Ethereum raised $18.4 million in its July-September 2014 ICO — 60 million ETH sold at approximately $0.31 each, with contributions accepted in Bitcoin. This funded the development of the Ethereum platform that would later enable ERC-20 tokens and the entire 2017 ICO boom. Ethereum's ICO is considered the most successful early token sale by impact — the platform funded by the ICO became the infrastructure for thousands of subsequent projects.
2017 ICO boom causes: (1) ERC-20 token standard made deployment trivial — any developer could launch a token in hours, (2) ETH price appreciation created a large pool of crypto-wealthy retail investors looking for opportunities, (3) early legitimate successes (Ethereum, NEO) created FOMO, (4) social media amplification of quick profits attracted mainstream retail, (5) regulatory vacuum — no clear rules meant no enforcement initially. Total 2017 ICO fundraising: $6.2B across hundreds of projects.
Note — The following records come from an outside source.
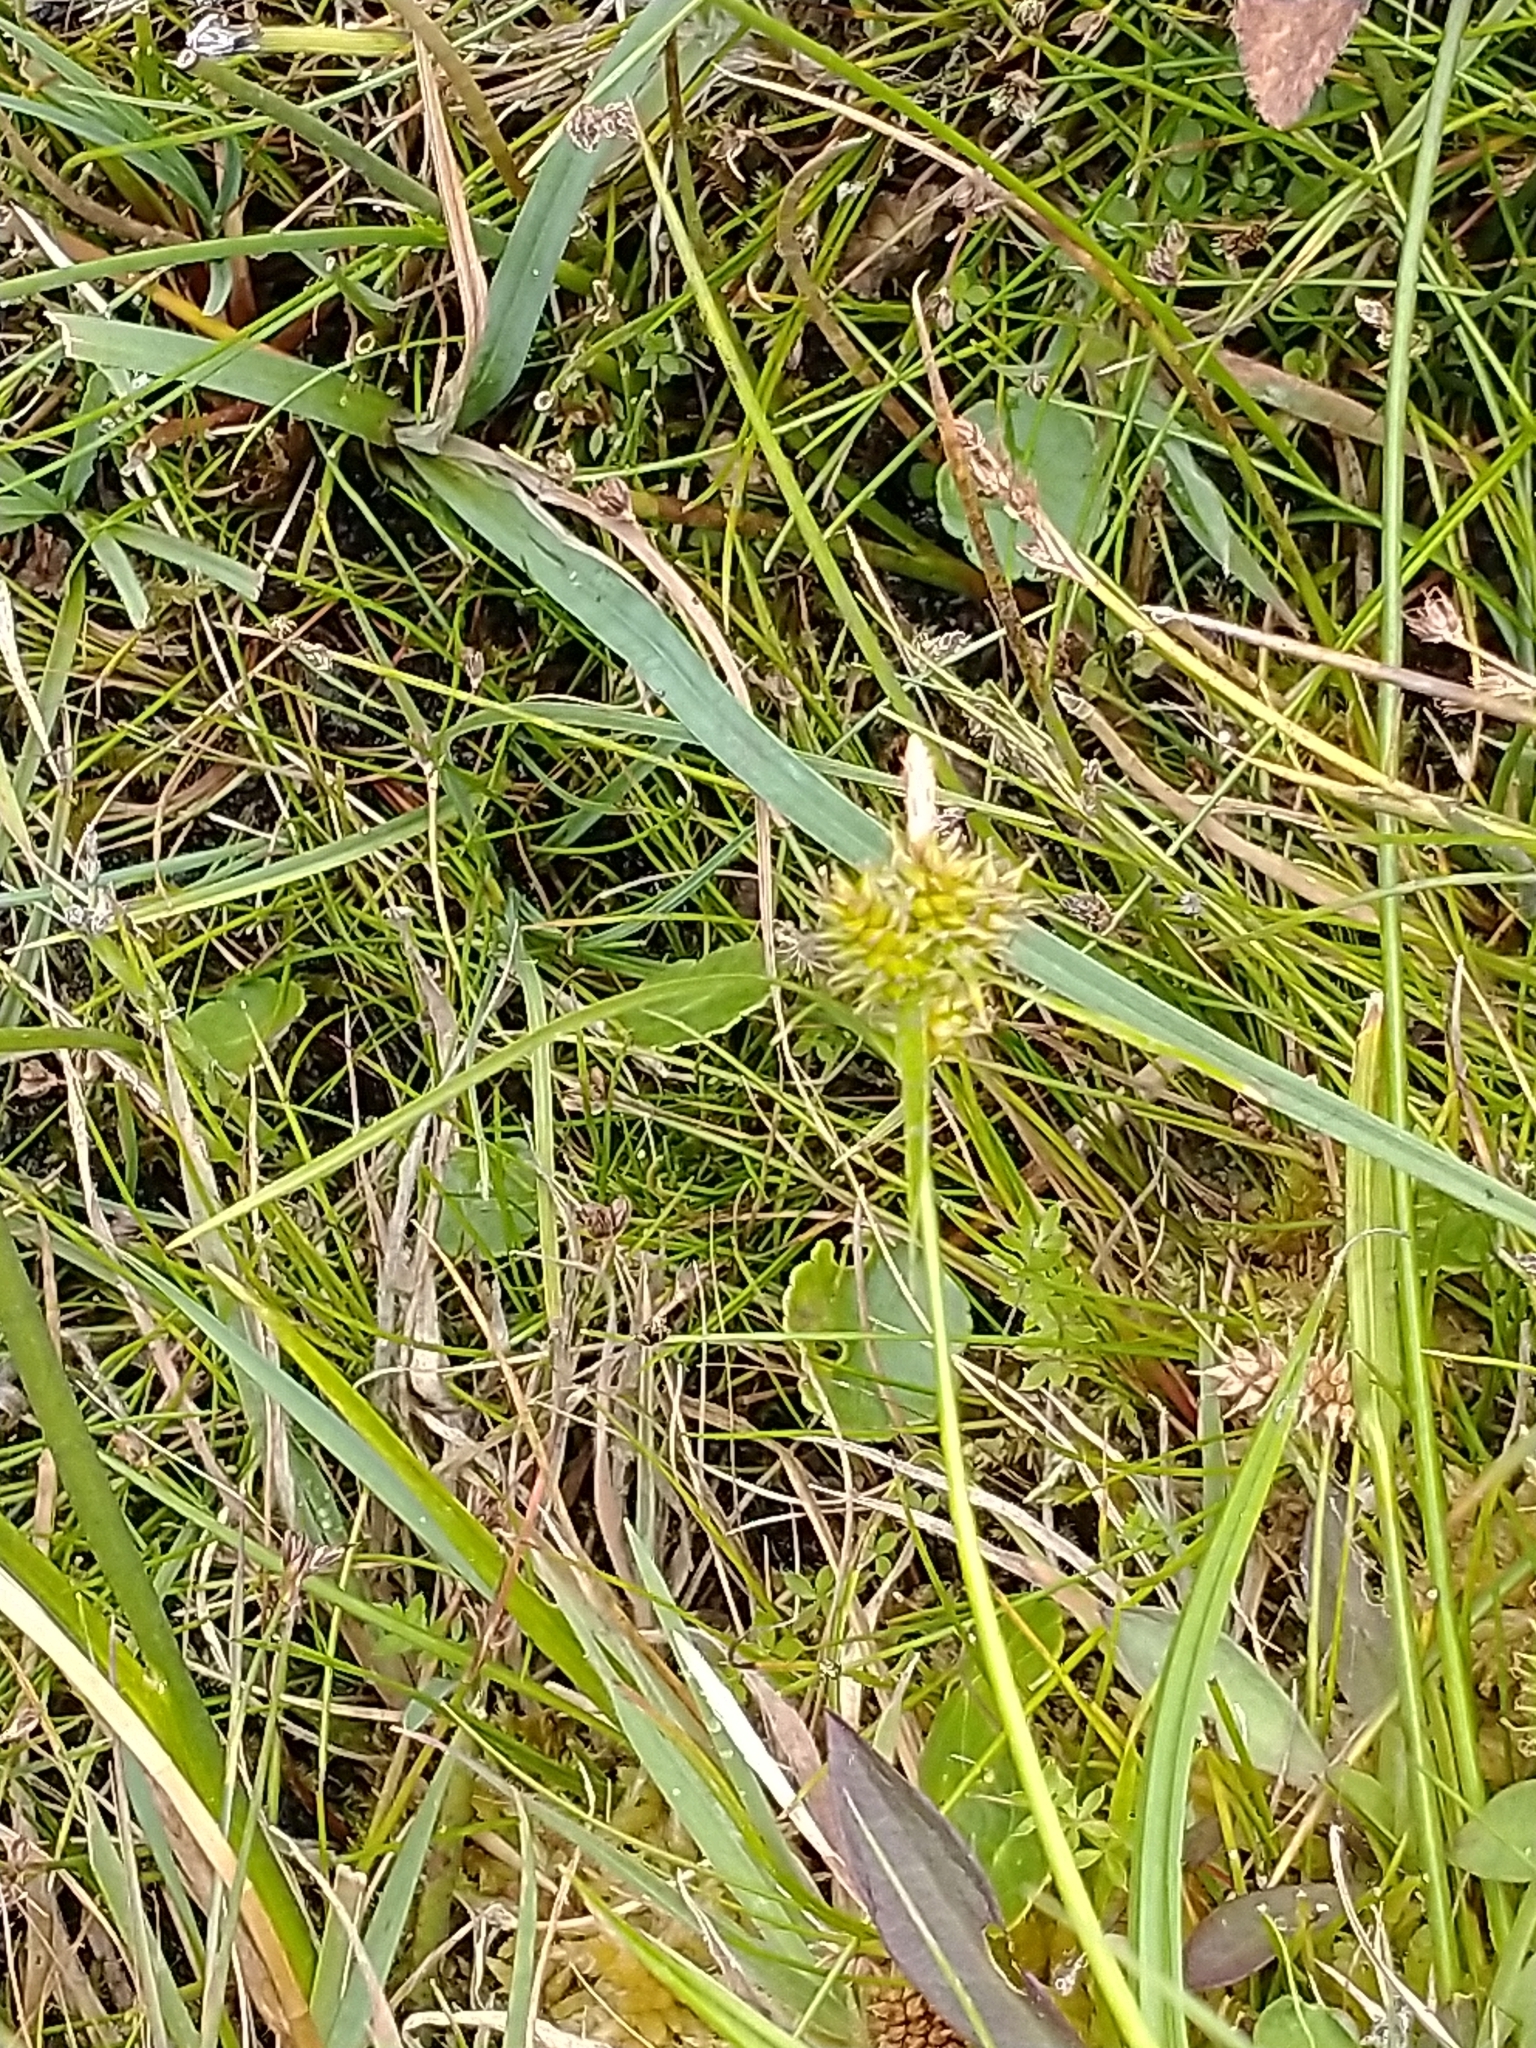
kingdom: Plantae
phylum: Tracheophyta
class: Liliopsida
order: Poales
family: Cyperaceae
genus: Carex
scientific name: Carex demissa
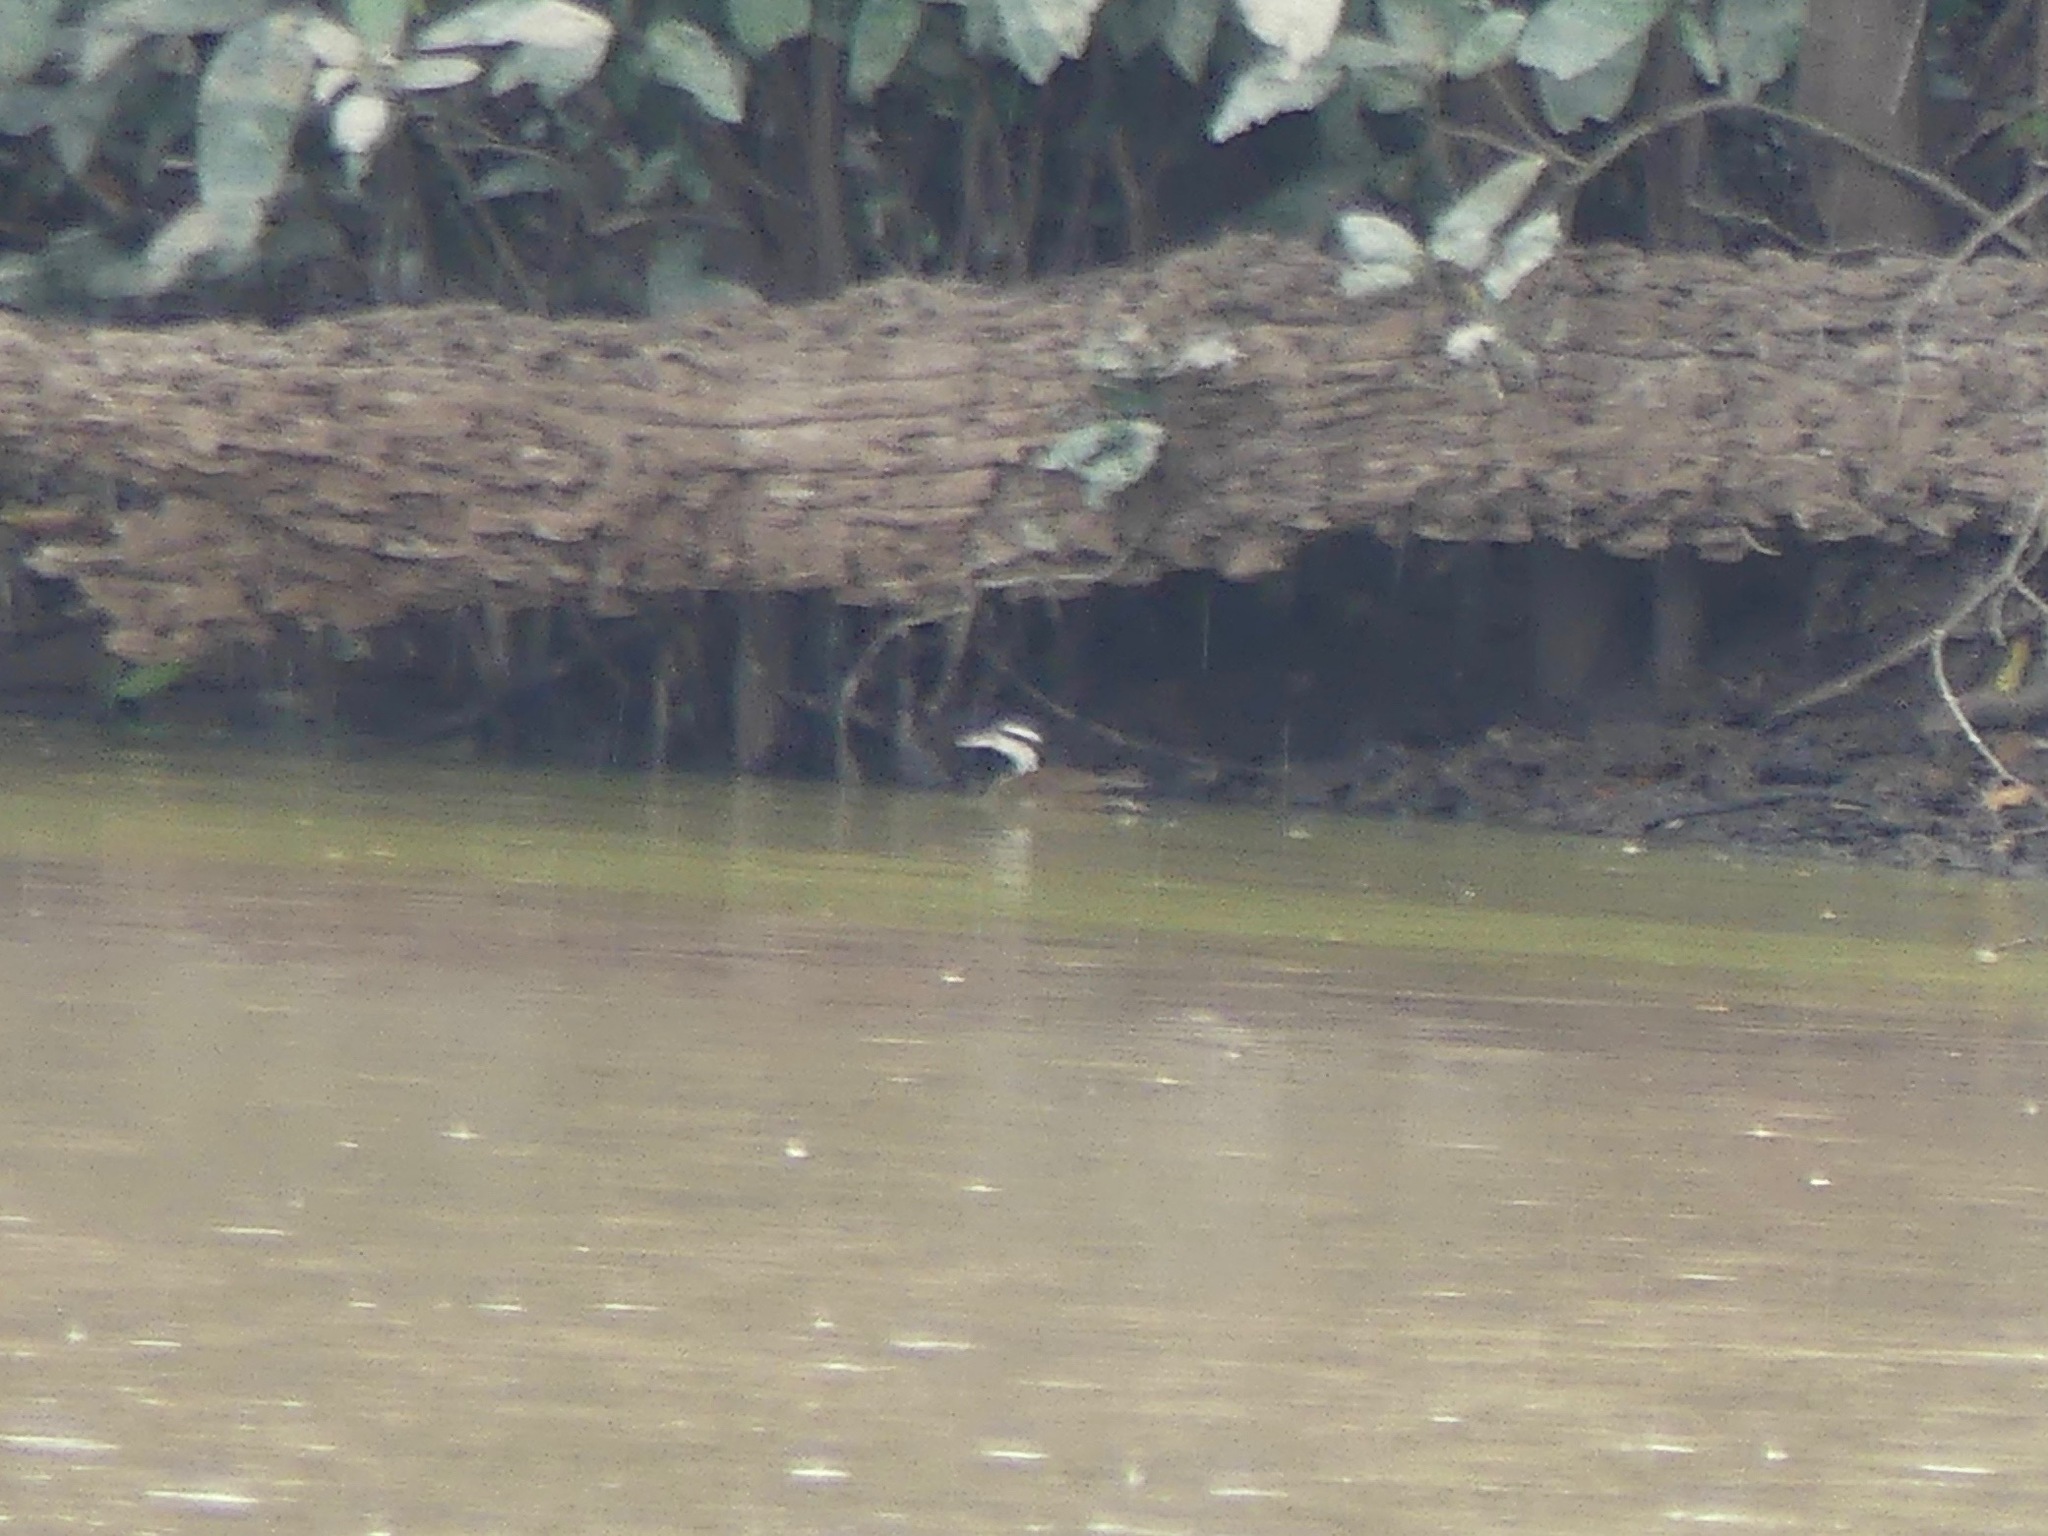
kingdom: Animalia
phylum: Chordata
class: Aves
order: Gruiformes
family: Heliornithidae
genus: Heliornis
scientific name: Heliornis fulica
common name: Sungrebe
2018 ICO collapse: (1) SEC enforcement actions — Telegram's $1.7B ICO blocked, multiple enforcement letters to projects, (2) China banned ICOs in September 2017 (major retail market), (3) crypto market crash in early 2018 took BTC from $20K to $3K — ICO projects holding BTC treasuries lost 85% of funds, (4) retail investors burned by scams and failures stopped participating, (5) regulatory uncertainty created legal risk for projects and exchanges hosting ICOs.
Key evolution: 2017 ICOs — unregulated, no quality floor, project-direct raises, ETH/BTC to project wallet, no exchange guarantee, 80%+ failed/scammed. 2025 IDOs — exchange IEOs with strict vetting, dedicated launchpads with KYC, DEX AMM listing at TGE, structured vesting, token unlock transparency, and community-oriented allocation mechanics. The failure rate remains high but the worst scams are filtered by quality launchpads.
Ethereum's impact is foundational: (1) ERC-20 standard (2015) made token creation trivial — enabling the 2017 boom, (2) Ethereum smart contracts enabled trustless ICO mechanics (automatic distribution, refund if softcap not met), (3) ICO proceeds funded hundreds of protocols building on Ethereum, (4) Ethereum's own successful ICO proved the model worked at scale. Without Ethereum, the ICO era would have been limited to Bitcoin-based protocols.
Binance Launchpad (launched 2019) created the IEO model — the first exchange to systematically vet projects and offer guaranteed listing as part of a structured token sale. BitTorrent (BTT) in January 2019 sold out in 15 minutes, demonstrating massive retail demand for a quality-signalled launch. KuCoin, OKX, and others followed with their own launchpads, establishing the IEO category that brought institutional-grade distribution to structured token sales.
EOS raised $4.1 billion over a yearlong ICO (June 2017-June 2018) — the largest token sale in history. EOS used a unique auction mechanism with continuous daily rounds. The raise funded Block.one's development of the EOS blockchain. Despite the record raise, EOS faced significant criticism: poor regulatory compliance, SEC settlement ($24M fine in 2019), and the EOS mainnet's centralisation concerns. The EOS ICO represents both the peak of ICO excess and its regulatory consequences.
DeFi summer (2020) changed token fundraising permanently: Compound's COMP governance token distribution, Uniswap's UNI airdrop, and Yearn's YFI fair launch demonstrated alternative token distribution mechanisms. AMM technology made permissionless DEX listing possible — projects could launch without exchange permission. This created the IDO category: launchpad-mediated sales with immediate DEX listing, bypassing the centralised exchange IEO requirement while maintaining some distribution structure.
BitConnect was a fraudulent cryptocurrency that ran from 2017-2018, promising 1% daily returns through a 'trading bot.' It raised an estimated $2B+ from retail investors. In January 2018, BitConnect shut down abruptly — token price collapsed from $500 to under $1 in hours. In 2022, the SEC charged the founder with orchestrating a global Ponzi scheme. BitConnect became the defining example of 2017-era ICO fraud and is frequently cited in regulatory discussions about crypto investor protection.